— Гнетет меня это нагромождение камня и железа, — говорил Степняк. — Техника поглотила людей. Сейчас бы на наши просторы. Кажется, глотка родного воздуха хватило бы на целую вечность.
— Видимо, этому уже не бывать. Год от года не легче.
— Будет, милая! Мы еще поедем и на Украину, и в Крым, и в Поволжье. Не удержится долго деспотия, против нее, сама видишь, восстает весь мир.
— Твои слова богу бы в уши, как у нас говорят.
Публика в Бостоне оказалась действительно более интересной, нежели в других городах, не исключая и Нью-Йорка. Чем это объяснялось, они не знали, а мистер Осиас, пока что единственный здешний знакомый, не вдавался в объяснения, ему было не до этого, он ежедневно торопил своих агентов и сам не сидел сложа руки, действовал, привлекая слушателей.
...Вечер в Чикеринг-Холле. Аудитория самая разнообразная, хотя и немногочисленная. Он стоял на подмостках — выше среднего роста, с большой лобастой головой, непокорной седоватой и едва поредевшей на темени шевелюрой. Стоял, исполненный страсти, отваги, и не очень правильным английским языком, но эмоционально и ярко рассказывал о нигилизме. В словах, манерах — ни тени покоя. Крепко обхватил трибуну, — казалось, соединит руки, и она лопнет, сплющится; взгляд устремлен в даль, в простор. Факты, факты, факты... Он знает, что американских слушателей ничем, кроме фактов, не убедишь, голая агитация их не возьмет — только факты.
— Детской иллюзией было бы думать, что террористическими методами можно перестроить мир. Нас хватали, сажали в тюрьмы, ссылали на каторгу, вешали или расстреливали. На наше место становились другие, новые силы, но их ожидало то же, они гасли, как не защищенный от грозы огонь. Необходимы общие усилия, общая солидарность, господа, и я призываю вас к этому.
Он закончил, сошел с трибуны. Его окружила толпа. Вопросы, автографы, рукопожатия.

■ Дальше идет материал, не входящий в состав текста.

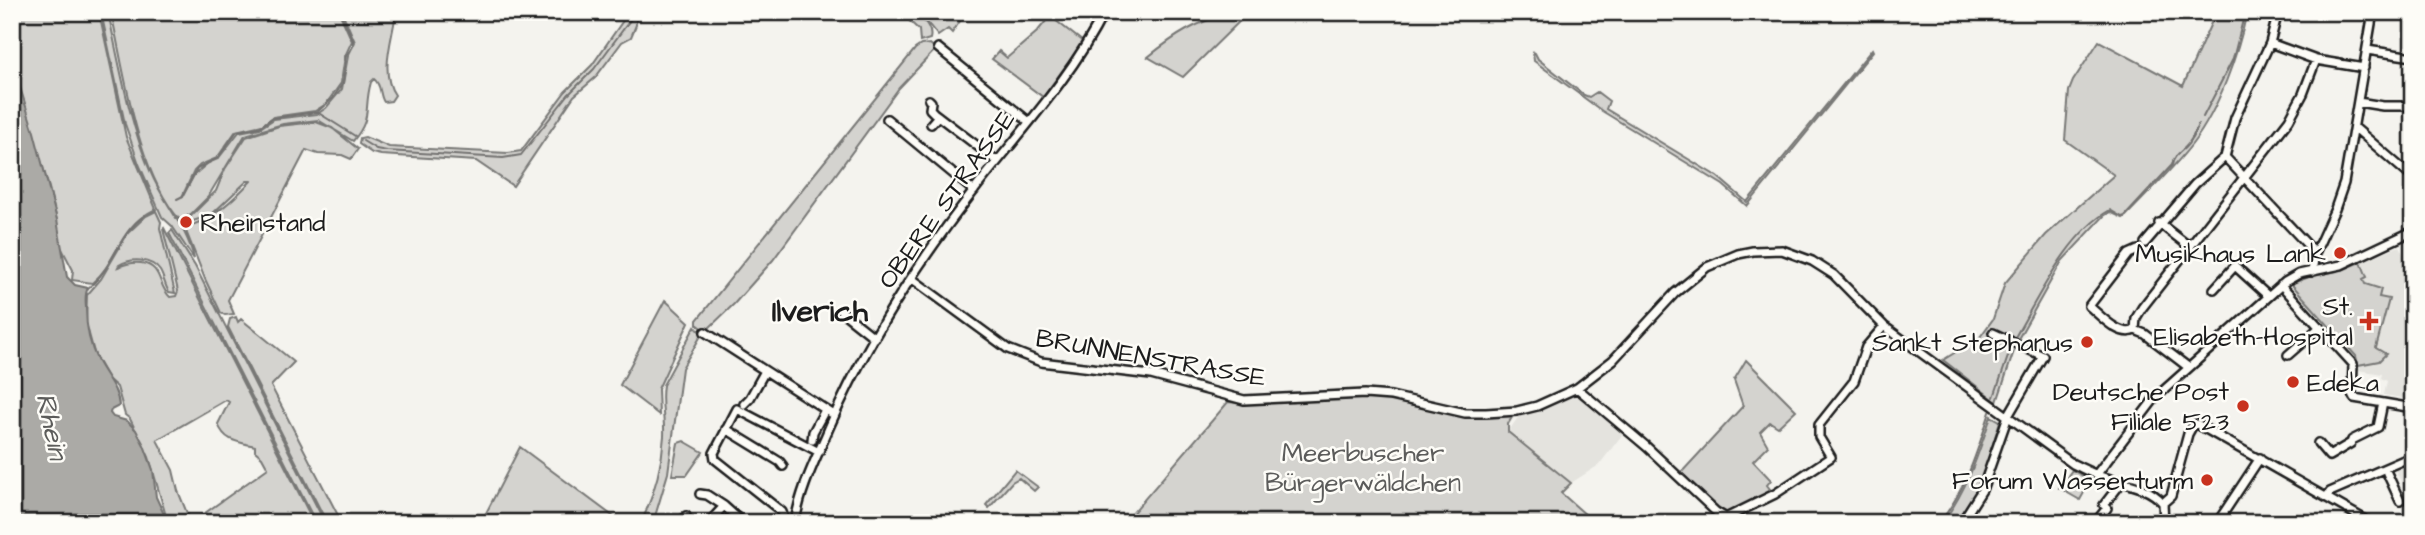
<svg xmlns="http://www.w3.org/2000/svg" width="2425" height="535" font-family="'Architects Daughter',sans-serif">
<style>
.built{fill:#e4e3de}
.green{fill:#d4d3cf;stroke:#787876;stroke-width:2;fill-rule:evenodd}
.water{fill:#abaaa6;stroke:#72716f;stroke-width:2}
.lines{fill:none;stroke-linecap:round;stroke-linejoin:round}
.stream{stroke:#72716f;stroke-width:2}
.minor-casing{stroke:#1c1c1c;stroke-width:12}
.minor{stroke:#fdfcf7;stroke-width:7}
.poi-dot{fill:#c8321e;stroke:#fdfcf7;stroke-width:2.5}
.labels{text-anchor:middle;stroke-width:5;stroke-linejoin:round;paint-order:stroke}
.street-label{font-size:26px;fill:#1c1c1c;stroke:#fdfcf7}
.poi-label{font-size:26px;fill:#1c1c1c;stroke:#fdfcf7;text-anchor:end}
.park-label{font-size:26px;fill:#5c5c5b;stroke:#fdfcf7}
.water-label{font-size:28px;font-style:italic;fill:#5c5c5a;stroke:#fdfcf7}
.quarter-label{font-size:30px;font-weight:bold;fill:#1c1c1c;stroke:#fdfcf7}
</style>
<rect width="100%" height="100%" fill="#f4f3ee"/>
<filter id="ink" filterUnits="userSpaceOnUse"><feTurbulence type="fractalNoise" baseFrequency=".0143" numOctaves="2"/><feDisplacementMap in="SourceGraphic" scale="14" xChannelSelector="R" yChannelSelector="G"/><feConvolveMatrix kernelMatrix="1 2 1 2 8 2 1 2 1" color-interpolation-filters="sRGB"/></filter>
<g filter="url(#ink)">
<path class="built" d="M2399,246L2413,272V400L2384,395L2387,381L2381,378L2382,374L2358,370L2356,356L2293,286V283L2309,277L2342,270Z
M1576,392L1625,431L1599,465L1571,483L1508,432L1521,413L1557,402Z
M2413,462V502L2411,503L2395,469Z"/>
<path class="green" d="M12,12H99L126,137L156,209C116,228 120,260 92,283L72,280L73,270L60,245L57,220L49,188L12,62Z
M101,12H108C120,67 129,122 151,173C163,202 188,229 194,259L172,226L162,217L139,164L125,124Z
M111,12H339L352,41L345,56L341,83L326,104L315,111L273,117L262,125L236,131L217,158L200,165L194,171L182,197L194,175L208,163L218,159L239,132L260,128L274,119L317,114L326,108L342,89L348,56L355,42L342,12H396C393,38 379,72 395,95L391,101L384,102C379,95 382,85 374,79L371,82C363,110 373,117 353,141L318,120L283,124L245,135L208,197L191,214L180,220C137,172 125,74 111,12Z
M629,12H642L636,19V25L631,37L622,42L595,78L574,96L513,186L476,161L381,155L372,153L359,144L360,138L365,137L389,147L508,153L521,151L565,92L592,65Z
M900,12H916C923,20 933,28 930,39L920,42L919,30Z
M919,12H966L952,33L948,29L938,36Z
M1230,12H1249L1183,77L1148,57C1178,33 1194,24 1230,12Z
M2216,12H2247C2238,54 2219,109 2193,143C2173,169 2149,192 2126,216L2123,218L2110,212L2104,216L2062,261L2018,339L1997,402L1943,360L1980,337L1993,319L2005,283L2046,235L2114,175L2065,140L2069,91L2073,81L2099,41L2183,86Z
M1050,16L1083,42L1043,97L992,59L999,51L1007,58L1037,32Z
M930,44L936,49L899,88L773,260L734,304L706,331L697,324V320L915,49L921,45Z
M1872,49L1873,51L1747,206L1723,185L1602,111L1534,61L1533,52L1535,53L1538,59L1584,95L1589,97L1597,92L1609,101L1606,109L1718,177L1747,202Z
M316,122L332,128L358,149L351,159L342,155L318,154L306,150L228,300L234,314L225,315L221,313L205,279L186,231L189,226C214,218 233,200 251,181H247L211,215L190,222L188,219L216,191L225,169L246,137L279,126Z
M156,211L161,222L160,228L175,293L169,292C165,286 164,278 160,271C151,258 131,258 119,265L118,267C126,264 132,262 141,263C163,266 157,285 170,297L176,296L178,291L163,229L164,228L314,523H168L149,457L130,419L125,415L117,387L108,379L95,356L86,323L87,295L101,279L128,233L146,216ZM226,400L229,402L218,424C225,442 238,442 255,446V451L262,457L268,468L191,523L178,491L173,470L157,440Z
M172,230L195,266L325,523H316L169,233Z
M2361,262L2367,277L2363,279L2365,284L2381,289L2379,297L2389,299L2376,348L2386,354L2379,361L2358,365L2356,356L2293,286V283L2309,277L2342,270Z
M665,300L689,322L658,389L659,415L620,385Z
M236,317L238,322L241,319L294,362L271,386L342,523H327L228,327L230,319Z
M695,326L702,334L682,368L668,473L653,523H641C654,495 662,466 664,436C665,418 660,402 663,385Z
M1746,360L1796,410L1778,427L1770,422L1760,432L1768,446L1753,461L1771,480L1767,485L1773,493L1727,514L1718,511L1680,474L1743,406L1734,380Z
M1362,396L1395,400L1465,416L1514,414L1508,424V432L1571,483L1561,493L1595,523H1124L1228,402L1250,404Z
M1991,416L2000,421L1979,489L1958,523H1942C1967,490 1978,455 1991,416Z
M684,441L703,452L687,475H672L678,443Z
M520,447L622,523H486L483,519Z
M1015,470L1038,487L1034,491L1019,478L1012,482L989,508L986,505Z
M2072,470L2091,480L2080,500L2059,488Z"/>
<path class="water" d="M12,62L34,132L57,220L67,277L75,285L88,288C84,295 86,301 86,309C86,327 90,346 98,362C106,377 118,389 119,406L111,410L110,413L113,417L127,421L136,430L144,445L153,470L156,497L168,523H12Z"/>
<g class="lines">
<path class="stream" d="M317,112L355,136
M2203,117L2233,59L2245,12
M363,141L376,149L387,151L503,158L521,155L568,95L594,69L636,12
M177,199L183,196L197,169L218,158L237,131L259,127L272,118L317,112L333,98L343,83L346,56L353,46V40L340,12
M88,288C113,269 119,232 145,215
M2014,339C2039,297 2066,235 2110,210L2122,217L2125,216L2172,165C2174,153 2185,151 2190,141C2194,136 2196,129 2198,124
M1994,397L2012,345
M1939,523C1966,490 1977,452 1990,412"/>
<g class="minor-casing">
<path id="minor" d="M2278,12L2270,43L2235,118L2225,157L2315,253L2312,272
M2270,43L2316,60L2364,68
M938,48L1028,121
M2367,50L2413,57
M929,100L931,102L930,109L934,113L997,161
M2358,102L2383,106H2413
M887,119L974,191
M931,124L938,116
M2354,127L2413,178
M2159,223L2190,247
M2145,243L2195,184L2225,157
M2315,253L2335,209L2344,183L2373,12
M911,278L1008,349L1041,362L1151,375L1244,400L1365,394L1391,396L1465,413H1486L1517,411L1537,406L1577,388L1613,360L1675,293L1707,267L1738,254L1753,251L1782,250L1812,261L1834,275L1884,326L2073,464C2082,468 2091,473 2100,476C2120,483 2148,485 2163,503
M2281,285L2353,364L2352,394L2354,398L2413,408
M2214,289L2235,266L2268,296
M841,311L875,338
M2135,330C2120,338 2101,316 2089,306L2129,254L2138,250
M705,332L834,415
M2288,355L2320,327
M2188,367L2145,334L2135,330L2136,318L2142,308L2289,120L2303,94L2316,60
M1577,388L1647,447L1716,512L1726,518L1775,494L1831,457L1819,437V425L1854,381L1866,347L1884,326
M744,404L750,398L765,371
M726,429L780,462L783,466
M812,440L813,432L825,410
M2318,443L2329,456L2351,443L2352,440L2378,427L2383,403
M2387,473L2400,501
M2096,475L2155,398L2285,282L2299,274L2341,265L2413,231
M700,494L707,495L724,506
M2327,496L2330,492L2413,456
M2163,503L2171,496L2188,434L2193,425L2197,424L2371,523
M2163,503L2164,523
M712,519L724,506L743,523
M685,523L686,516
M785,523L782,512L715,459L714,453L737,409L819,452
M795,523C800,489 816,459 829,428C866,342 918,262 976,188C1020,132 1072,77 1104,12
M1961,523L1982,490L2008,416L2043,356L1993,333
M2095,523L2107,508L2104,505L2121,483
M2219,523V520L2260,458"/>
</g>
<use href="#minor" class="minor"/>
</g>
</g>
<g class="poi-dot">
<circle cx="186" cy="222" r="7"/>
<circle cx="2340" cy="253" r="7"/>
<path d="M2365.5 310.5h7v7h7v7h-7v7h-7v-7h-7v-7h7z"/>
<circle cx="2087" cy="342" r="7"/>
<circle cx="2293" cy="382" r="7"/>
<circle cx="2243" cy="406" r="7"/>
<circle cx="2207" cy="480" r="7"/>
</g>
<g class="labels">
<g class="street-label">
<text transform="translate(946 199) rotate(-54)" y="9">OBERE STRASSE</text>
<text transform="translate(1151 357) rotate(10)" y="9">BRUNNENSTRASSE</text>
</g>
<g class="poi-label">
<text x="200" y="231" text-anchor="start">Rheinstand</text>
<text x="2326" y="262">Musikhaus Lank</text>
<text x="2353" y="315">St.<tspan x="2353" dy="30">Elisabeth-Hospital</tspan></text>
<text x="2073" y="351">Sankt Stephanus</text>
<text x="2307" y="391" text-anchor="start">Edeka</text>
<text x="2229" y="400">Deutsche Post<tspan x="2229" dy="30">Filiale 523</tspan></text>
<text x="2193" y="489">Forum Wasserturm</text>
</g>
<g class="park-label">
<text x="1363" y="461">Meerbuscher<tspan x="1363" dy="30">Bürgerwäldchen</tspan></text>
</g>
<g class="water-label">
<text transform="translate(53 426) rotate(78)" y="10">Rhein</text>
</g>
<g class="quarter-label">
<text x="820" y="321">Ilverich</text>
</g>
</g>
<rect width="2425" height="535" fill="none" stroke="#fdfcf7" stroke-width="42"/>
<rect x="21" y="21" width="2383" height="493" fill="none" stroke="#1c1c1c" stroke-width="2.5" filter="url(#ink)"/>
</svg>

— Сколькими языками вы владеете?
— Правда, что вы пишете на итальянском?
— Сэр, говорят, вы причастны к большому убийству...
Что им отвечать?
— Я делал то, что делали мои товарищи, как требовала программа партии. Мы вынуждены были защищаться, должны были доказывать, что нас ничто не остановит, что дух непокорности вечен.
Было уже поздно, администратор театра несколько раз предупреждал, что пора заканчивать, однако публика не расходилась, удерживая Кравчинского. И тогда он снова поднялся на трибуну, чтобы его лучше слышали...
Вдруг погас свет — администрация прибегла к крайней мере.
— Леди и джентльмены, — уже в полутьме обращался к собравшимся Осиас, — приходите на следующую лекцию, мистер Степняк будет рассказывать о великом русском романисте и социальном реформаторе — графе Толстом. Прошу, леди и джентльмены.